Na América Latina, a rede de apoio também ganhou força nas últimas semanas. Uma caravana com parlamentares, sindicalistas e representantes estudantis brasileiros integrou a articulação internacional de solidariedade, com previsão de envio de mais de 20 toneladas de produtos, entre alimentos, medicamentos, itens de higiene e equipamentos voltados a serviços essenciais. No início de março, o governo brasileiro anunciou o envio de alimentos e insumos destinados à produção agrícola em Cuba.

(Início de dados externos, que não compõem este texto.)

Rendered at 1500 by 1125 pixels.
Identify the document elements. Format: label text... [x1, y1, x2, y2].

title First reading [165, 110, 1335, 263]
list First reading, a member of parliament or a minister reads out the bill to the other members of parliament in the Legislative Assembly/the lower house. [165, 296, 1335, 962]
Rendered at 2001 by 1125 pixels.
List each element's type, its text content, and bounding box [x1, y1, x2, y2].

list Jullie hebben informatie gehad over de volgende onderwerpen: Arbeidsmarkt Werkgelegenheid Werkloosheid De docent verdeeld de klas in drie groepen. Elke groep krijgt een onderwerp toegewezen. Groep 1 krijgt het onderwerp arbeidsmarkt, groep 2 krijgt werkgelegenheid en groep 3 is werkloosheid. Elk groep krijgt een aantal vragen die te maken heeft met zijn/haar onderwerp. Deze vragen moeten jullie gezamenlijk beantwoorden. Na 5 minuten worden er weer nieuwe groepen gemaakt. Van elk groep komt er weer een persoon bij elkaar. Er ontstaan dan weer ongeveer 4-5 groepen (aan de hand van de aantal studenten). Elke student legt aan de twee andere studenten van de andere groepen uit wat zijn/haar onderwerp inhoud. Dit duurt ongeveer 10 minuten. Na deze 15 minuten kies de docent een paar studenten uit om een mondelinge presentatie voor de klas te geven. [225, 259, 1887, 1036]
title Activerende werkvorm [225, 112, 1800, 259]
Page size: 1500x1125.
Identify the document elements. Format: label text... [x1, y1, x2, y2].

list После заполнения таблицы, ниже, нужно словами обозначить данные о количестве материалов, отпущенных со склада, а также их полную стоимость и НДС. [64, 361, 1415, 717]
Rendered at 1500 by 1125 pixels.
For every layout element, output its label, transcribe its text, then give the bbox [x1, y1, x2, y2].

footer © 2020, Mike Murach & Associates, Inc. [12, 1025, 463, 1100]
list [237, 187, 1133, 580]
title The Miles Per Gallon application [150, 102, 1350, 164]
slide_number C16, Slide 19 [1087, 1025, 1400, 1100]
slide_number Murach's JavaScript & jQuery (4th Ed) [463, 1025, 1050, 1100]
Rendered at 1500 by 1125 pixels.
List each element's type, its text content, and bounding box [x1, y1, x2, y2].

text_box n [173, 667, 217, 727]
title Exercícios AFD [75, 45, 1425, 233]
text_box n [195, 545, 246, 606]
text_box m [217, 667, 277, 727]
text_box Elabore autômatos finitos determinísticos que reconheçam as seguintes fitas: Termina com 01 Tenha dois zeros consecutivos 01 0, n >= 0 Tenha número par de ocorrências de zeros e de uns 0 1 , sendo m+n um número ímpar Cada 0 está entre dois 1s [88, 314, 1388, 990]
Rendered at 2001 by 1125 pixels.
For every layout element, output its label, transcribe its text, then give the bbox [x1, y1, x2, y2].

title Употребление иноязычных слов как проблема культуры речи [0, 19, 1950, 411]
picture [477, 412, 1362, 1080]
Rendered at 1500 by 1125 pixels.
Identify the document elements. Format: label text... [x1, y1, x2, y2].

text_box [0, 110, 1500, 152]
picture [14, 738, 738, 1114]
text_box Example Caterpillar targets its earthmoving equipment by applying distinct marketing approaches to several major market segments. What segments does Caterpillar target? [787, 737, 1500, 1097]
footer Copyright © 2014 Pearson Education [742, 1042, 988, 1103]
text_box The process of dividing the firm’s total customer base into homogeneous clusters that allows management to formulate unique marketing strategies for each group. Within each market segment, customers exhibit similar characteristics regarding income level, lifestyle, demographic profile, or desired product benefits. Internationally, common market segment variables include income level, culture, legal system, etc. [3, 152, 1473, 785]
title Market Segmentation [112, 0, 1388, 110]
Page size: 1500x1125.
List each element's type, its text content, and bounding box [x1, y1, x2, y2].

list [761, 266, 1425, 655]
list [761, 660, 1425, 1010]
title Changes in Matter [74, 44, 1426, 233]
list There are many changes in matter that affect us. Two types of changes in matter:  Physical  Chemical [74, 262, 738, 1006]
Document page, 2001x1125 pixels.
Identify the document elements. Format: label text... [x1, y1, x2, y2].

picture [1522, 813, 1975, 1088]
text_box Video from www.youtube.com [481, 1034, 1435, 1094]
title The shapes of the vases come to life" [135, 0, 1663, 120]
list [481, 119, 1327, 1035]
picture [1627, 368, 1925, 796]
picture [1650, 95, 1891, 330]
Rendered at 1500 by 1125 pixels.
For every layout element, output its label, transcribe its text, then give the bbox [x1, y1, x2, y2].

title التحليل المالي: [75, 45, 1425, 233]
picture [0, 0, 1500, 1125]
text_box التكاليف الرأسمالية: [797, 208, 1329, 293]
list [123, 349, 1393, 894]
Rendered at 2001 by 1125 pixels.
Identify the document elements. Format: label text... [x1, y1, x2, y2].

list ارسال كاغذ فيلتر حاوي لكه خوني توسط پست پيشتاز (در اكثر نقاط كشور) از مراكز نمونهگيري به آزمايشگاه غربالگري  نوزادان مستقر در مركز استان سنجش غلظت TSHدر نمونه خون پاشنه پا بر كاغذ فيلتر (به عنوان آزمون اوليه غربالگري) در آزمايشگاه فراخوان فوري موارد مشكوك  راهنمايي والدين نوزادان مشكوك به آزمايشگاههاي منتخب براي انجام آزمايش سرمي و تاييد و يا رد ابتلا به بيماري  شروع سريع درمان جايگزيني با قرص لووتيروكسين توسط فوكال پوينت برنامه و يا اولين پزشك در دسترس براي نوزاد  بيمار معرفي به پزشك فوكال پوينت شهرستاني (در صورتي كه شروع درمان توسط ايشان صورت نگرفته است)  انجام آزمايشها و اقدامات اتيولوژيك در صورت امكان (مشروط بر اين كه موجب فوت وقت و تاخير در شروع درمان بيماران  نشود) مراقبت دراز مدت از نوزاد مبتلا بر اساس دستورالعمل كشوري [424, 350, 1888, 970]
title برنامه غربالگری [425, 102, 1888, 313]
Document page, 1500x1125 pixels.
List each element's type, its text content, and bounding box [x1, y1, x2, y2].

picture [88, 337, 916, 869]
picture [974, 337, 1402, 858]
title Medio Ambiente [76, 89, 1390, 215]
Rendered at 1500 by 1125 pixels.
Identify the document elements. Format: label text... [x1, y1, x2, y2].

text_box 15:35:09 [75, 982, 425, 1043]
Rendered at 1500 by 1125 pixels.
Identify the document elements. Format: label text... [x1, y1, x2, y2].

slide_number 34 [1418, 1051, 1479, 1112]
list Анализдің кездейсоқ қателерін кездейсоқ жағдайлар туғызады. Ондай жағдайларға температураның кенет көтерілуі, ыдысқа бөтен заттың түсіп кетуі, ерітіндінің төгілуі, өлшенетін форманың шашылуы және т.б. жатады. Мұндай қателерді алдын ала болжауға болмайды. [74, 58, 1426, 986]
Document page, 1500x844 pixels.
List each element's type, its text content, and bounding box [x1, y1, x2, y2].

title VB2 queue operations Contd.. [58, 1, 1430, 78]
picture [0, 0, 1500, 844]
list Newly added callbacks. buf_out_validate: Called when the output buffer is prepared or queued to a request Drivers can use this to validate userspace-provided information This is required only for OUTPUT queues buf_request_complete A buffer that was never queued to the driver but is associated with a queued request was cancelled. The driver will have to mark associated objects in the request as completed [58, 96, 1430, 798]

O México, por sua vez, confirmou um quarto envio de ajuda humanitária à ilha. Na segunda-feira (23), a presidenta Claudia Sheinbaum afirmou que um novo navio partirá do país rumo a Cuba e disse que seu governo manterá o apoio contínuo, além de buscar formas de incentivar o diálogo entre Havana e Washington. Segundo ela, a Marinha mexicana acompanha as brigadas internacionais que seguem em embarcações menores, como medida de segurança durante a travessia.

Sheinbaum declarou ainda que seu governo procura alternativas para retomar o envio de combustível a Cuba sem expor o México às retaliações anunciadas pelos Estados Unidos. Segundo a presidenta, uma das possibilidades em análise é que o combustível seja enviado como ajuda humanitária ou por meio de acordos comerciais que não afetem o país.